Puppy kicked to death in park, news headline on bbc site - what's the world coming to when you can't even let your pooch run free in the park without fear or something happening to them!!


----------



## CreativeLC (Aug 13, 2008)

I was gonna post this, i can't imagine seeing that happen to my dog. Its not far from me either, there are some vile people out there.


----------



## k4r4 (Sep 20, 2009)

there was a story in the daily record today about a woman trying to hand in 3 collies to the pdsa and as soon as they asked her o fill out some paper work she did a runner then the lady from the pdsa was driving from their base and saw the three dogs in a crate lying at the side of the road....... they are now trying to locate the woman as she just abandoned the three dogs


----------



## Katie1989 (Sep 30, 2009)

i live in the town where this happend and we used to walk our dogs there b4 meg hurt her leg there are plenty of people after them belive me it would be better for the thugs who did this if the police found them becuase if somone else find them first they'll be extreamly sorry


----------



## victoriaj (Oct 21, 2009)

my 2 sisters also live in the town where this horrific story took place, it was all over the front page of our local paper and news .. it made me feel physically sick. that poor girl who has adhd and had the puppy to help her condition it must've been horrendous for her and bless her that she tried to give the pup mouth to mouth.
an anonnimous person offering a reward for any info that leads to the arrest of these vile people does show that there are some very kind and generous people out there


----------



## jill3 (Feb 18, 2009)

I just cannot express how i feel about these Thugs!! Words fail me.:cursing:

I much prefer animals any day.
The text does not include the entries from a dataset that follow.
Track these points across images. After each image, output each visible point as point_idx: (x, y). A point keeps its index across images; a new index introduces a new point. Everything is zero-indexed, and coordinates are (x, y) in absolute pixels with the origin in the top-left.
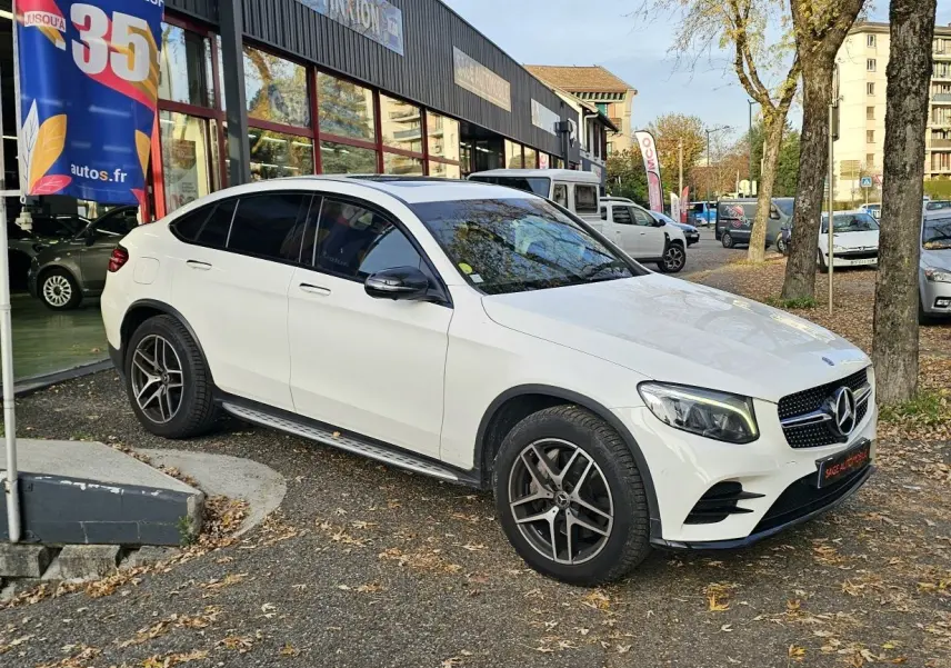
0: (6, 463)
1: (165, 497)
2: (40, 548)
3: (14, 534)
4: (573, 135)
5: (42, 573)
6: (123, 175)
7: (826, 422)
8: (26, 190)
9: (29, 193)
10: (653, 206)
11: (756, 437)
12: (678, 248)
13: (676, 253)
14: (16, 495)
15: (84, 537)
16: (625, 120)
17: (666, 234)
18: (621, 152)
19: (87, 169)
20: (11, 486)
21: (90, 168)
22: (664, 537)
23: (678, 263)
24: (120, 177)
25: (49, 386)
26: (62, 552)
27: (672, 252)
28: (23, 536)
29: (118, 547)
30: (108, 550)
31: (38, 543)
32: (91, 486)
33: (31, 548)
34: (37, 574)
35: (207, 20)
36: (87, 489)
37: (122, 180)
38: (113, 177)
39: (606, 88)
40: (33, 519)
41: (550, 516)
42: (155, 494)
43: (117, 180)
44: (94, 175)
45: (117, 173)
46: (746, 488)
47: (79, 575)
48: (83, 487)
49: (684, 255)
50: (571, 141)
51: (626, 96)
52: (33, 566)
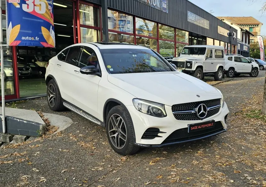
0: (2, 113)
1: (35, 124)
2: (10, 135)
3: (4, 131)
4: (234, 36)
5: (10, 142)
6: (38, 39)
7: (193, 113)
8: (8, 44)
9: (9, 45)
10: (261, 58)
11: (166, 116)
12: (256, 70)
13: (255, 71)
14: (5, 121)
15: (18, 134)
16: (258, 33)
17: (252, 65)
18: (256, 42)
19: (28, 37)
20: (3, 119)
21: (29, 37)
22: (136, 142)
23: (256, 74)
24: (37, 39)
25: (41, 97)
26: (14, 137)
27: (254, 71)
28: (6, 132)
29: (26, 136)
30: (23, 137)
31: (10, 134)
32: (20, 120)
33: (8, 135)
34: (9, 142)
35: (98, 4)
36: (19, 121)
37: (38, 40)
38: (35, 39)
39: (253, 23)
40: (9, 128)
41: (115, 135)
42: (33, 123)
43: (36, 40)
44: (30, 39)
45: (36, 38)
46: (161, 130)
47: (17, 143)
48: (18, 120)
49: (258, 72)
50: (234, 38)
51: (259, 25)
52: (8, 140)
They are so trustworthy.


----------



## thedogsmother (Aug 28, 2008)

May they rot in hell, being kicked all day every day. I think that sums it up. Play free at the bridge little puppy, sorry you couldn't have stayed longer.


----------



## Domoniques (Feb 7, 2009)

Words fail me on this but ( look at what I can do I am the big I am ) please take you foot to mine and see how big you are then
my heart goes out to the young girl


----------



## CreativeLC (Aug 13, 2008)

The owner of the dog is 15 but has the mental age of someone much younger, she musn't have known what to do in that situation. The dog was bought as an emotional companion for the girl, she now has another dog(incidentally the cousin of the dog that was killed).
On the news she didn't really look that affected by the incident, but i guess that because of her learning issues.
If someone tried to do that to my dog, they wouldn't get away with it. I'm not a violent person but they would change that if they tried it with me.


----------



## Guest (Oct 29, 2009)

In my opinion if a dog attacked a human they would be PTS so I think the same thing should happen to these thugs. It makes my blood boil to think of it. That poor poor little puppy the story made me cry


----------



## plumo72 (Nov 2, 2007)

I saw that in the paper this morning  disgusting!!


----------